BOOK REVIEW: All These Perfect Strangers by Aoife Clifford

Simon & Schuster
March 2016
Paperback, $29.99
Reviewed by Steph O’Connell

Psychological Thriller

6/10

all-these-perfect-strangers-9781925310726_hr

This is about three deaths. Actually more, if you go back far enough. I say deaths, but perhaps all of them were murders. It’s a grey area. Murder, like beauty, is in the eye of the beholder. So let’s just call them deaths and say I was involved. This story could be told a hundred different ways.

Within six months of Pen Sheppard starting university, three of her new friends are dead. Only Pen knows the reason why.

Things don’t go wrong in an instant. There isn’t one single moment when the world suddenly splits in two. Rather, it begins with a minute crack, and then another and another, until they join together, getting bigger and wider and all the time you keep fooling yourself that this can still be fixed. That you can fill them in and everything will return to normal.
The Academic Night was the beginning.

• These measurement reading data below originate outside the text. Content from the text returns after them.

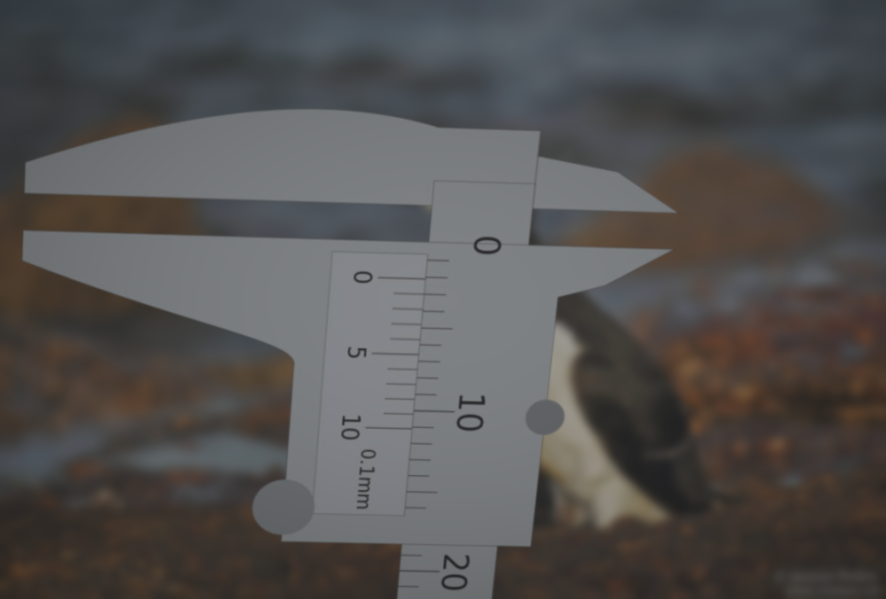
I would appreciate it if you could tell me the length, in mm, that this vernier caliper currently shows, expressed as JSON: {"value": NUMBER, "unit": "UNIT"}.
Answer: {"value": 2.1, "unit": "mm"}
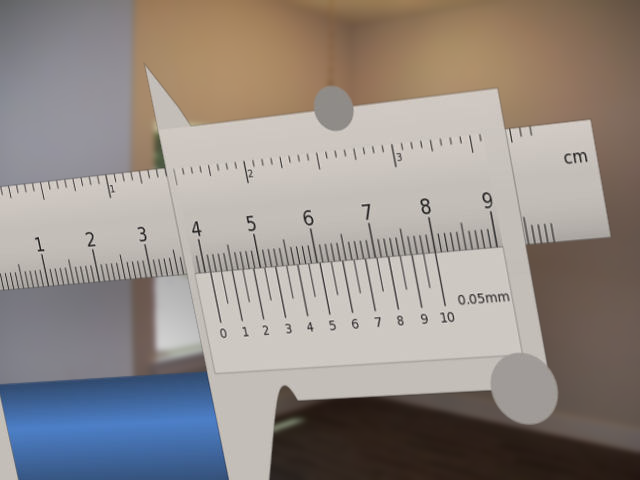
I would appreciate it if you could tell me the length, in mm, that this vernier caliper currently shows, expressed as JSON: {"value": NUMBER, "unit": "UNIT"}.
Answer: {"value": 41.0, "unit": "mm"}
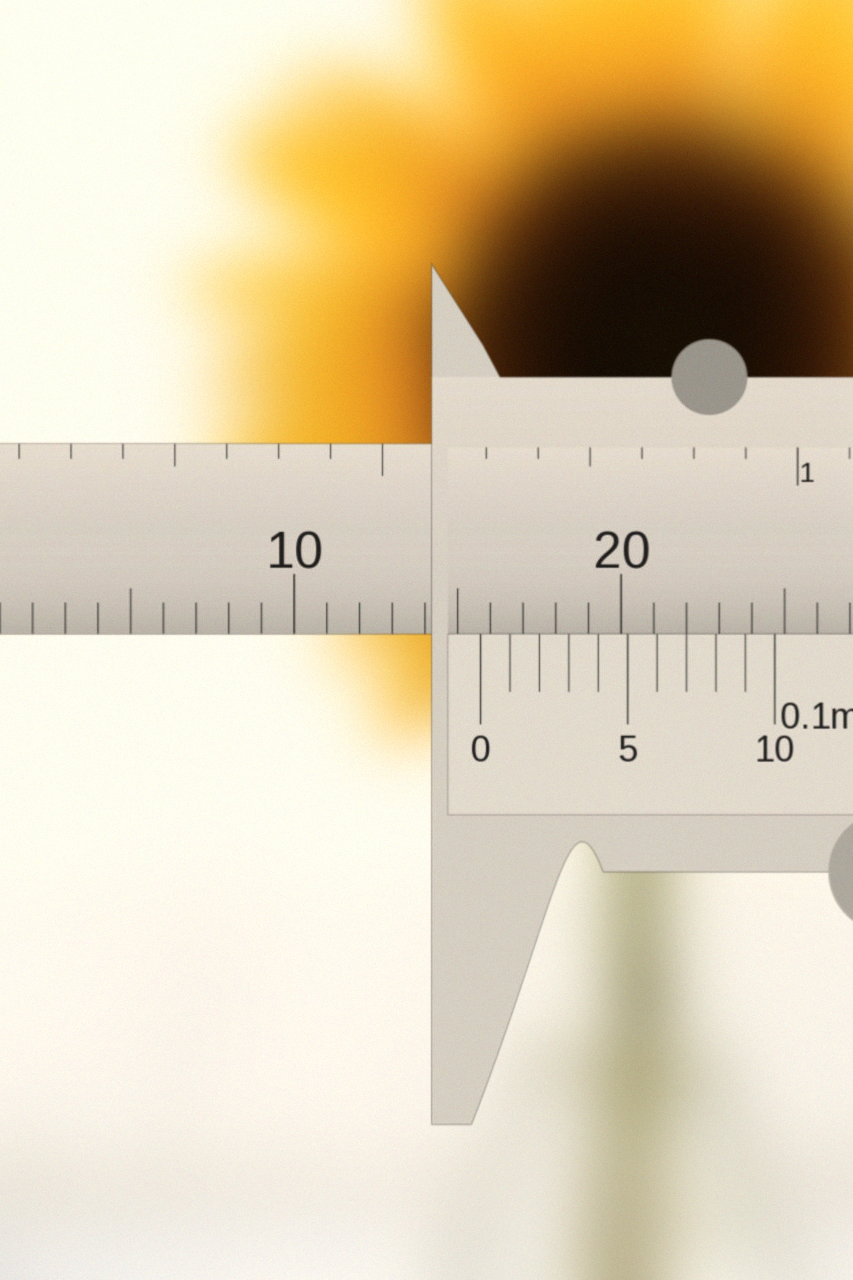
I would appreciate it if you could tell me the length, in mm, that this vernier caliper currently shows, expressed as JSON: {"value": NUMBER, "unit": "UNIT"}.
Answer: {"value": 15.7, "unit": "mm"}
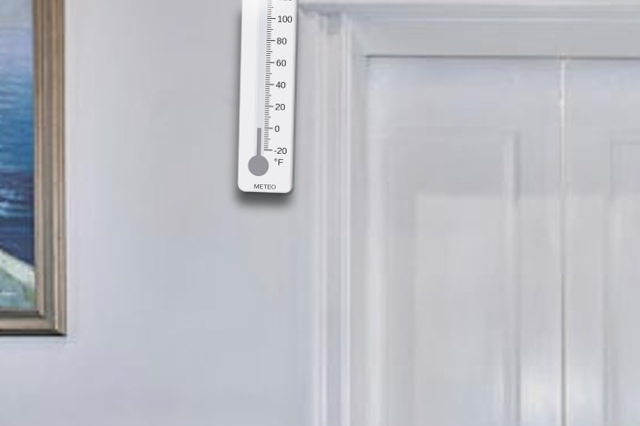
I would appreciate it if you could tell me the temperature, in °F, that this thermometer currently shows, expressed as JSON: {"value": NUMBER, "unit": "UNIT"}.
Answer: {"value": 0, "unit": "°F"}
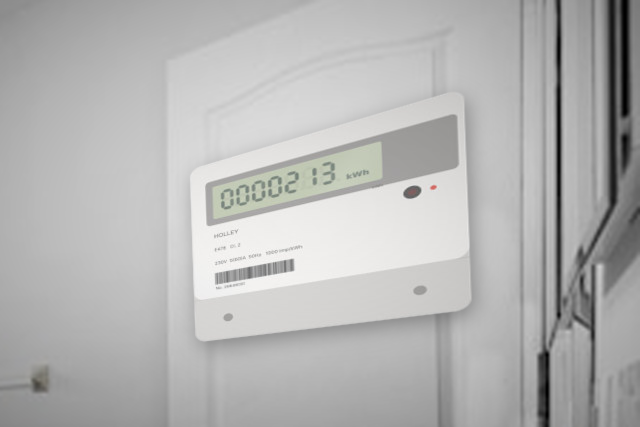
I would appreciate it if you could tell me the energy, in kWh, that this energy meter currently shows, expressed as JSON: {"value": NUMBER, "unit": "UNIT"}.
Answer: {"value": 213, "unit": "kWh"}
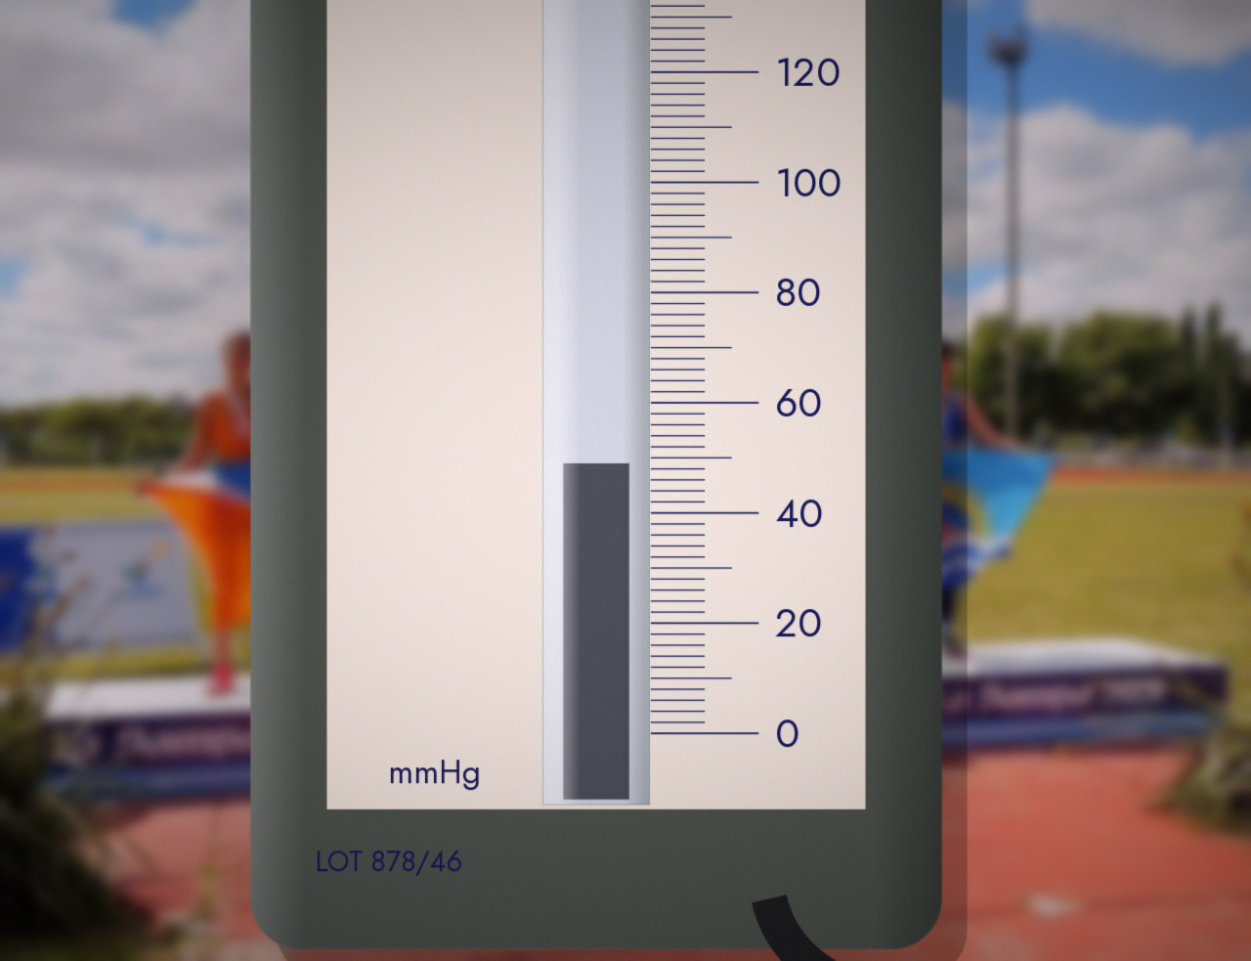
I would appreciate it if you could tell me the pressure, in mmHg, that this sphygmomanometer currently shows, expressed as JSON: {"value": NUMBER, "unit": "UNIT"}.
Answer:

A hairline fracture, a fissure too small for Frank to notice. But I can hardly blame him; at the time I didn’t see it either.

College life had seemed like a wonderland of sex, drugs and maybe even love.

Looking up into his eyes, I wanted to shrink the world so it was only as large as the two of us, ask him if this could be love, but he was already moving his head, turning his eyes south to calculate the bare minimum of clothes that needed to be shed. We ended up having sex on that roof, minimal moving, fumbling, functional, rubber-infused sex.

Full of perfect strangers, it felt like the ideal place for Pen to shed the confines of her small home town and reinvent herself. But the darkness of her past clings tight, and when the killings begin and friendships are betrayed, Pen’s secrets are revealed. The consequences are deadly.

‘Sometimes, other people pay the price for you trying to do the right thing.’

 

This book was fine.

The writing was perfectly acceptable, with occasional moments of beauty and at times hints towards the creepy, but for the most part it was simply there; a method for conveying a story that was interesting, but also mostly just “fine”.

This book managed to keep me reading and dissuade me from putting it down in favour of others, but it wasn’t the sort of book to demand the sacrifice of sleep. It was a page turner, but with a slow build and without any huge twists, at least as far as this reader was concerned.

As a reader who has the potential to be surprised by mystery and crime novels as I don’t read them so very often, I shouldn’t be as hard to impress when it comes to this genre as I am with some others. And yet I manage to see similar stories repeated over and over with only minor twists to differentiate them, and find myself able to predict what will happen for the most part. This story was no different.

There was no real feeling for the characters in this story and, with the exception of something that happened in the last ten pages, no surprises in the plot or the guilt of certain characters. Quite a lot of this read, in fact, was spent trying to convince myself that those I suspected were actually red herrings, because it couldn’t be that obvious, surely?

All in all, this was a mostly pleasant read, though it did not provide the tension or twists that the blurb suggested, nor those that one would expect from a psychological thriller, and it felt more like a coming of age story with some psychological elements thrown in to make it a little more interesting. It was highly predictable, which is what a psychological thriller should not be, but enjoyable nonetheless.

I will be keeping an eye out for the author’s future works, as there is definite potential here, but this one didn’t deliver anything surprising or earth-shattering.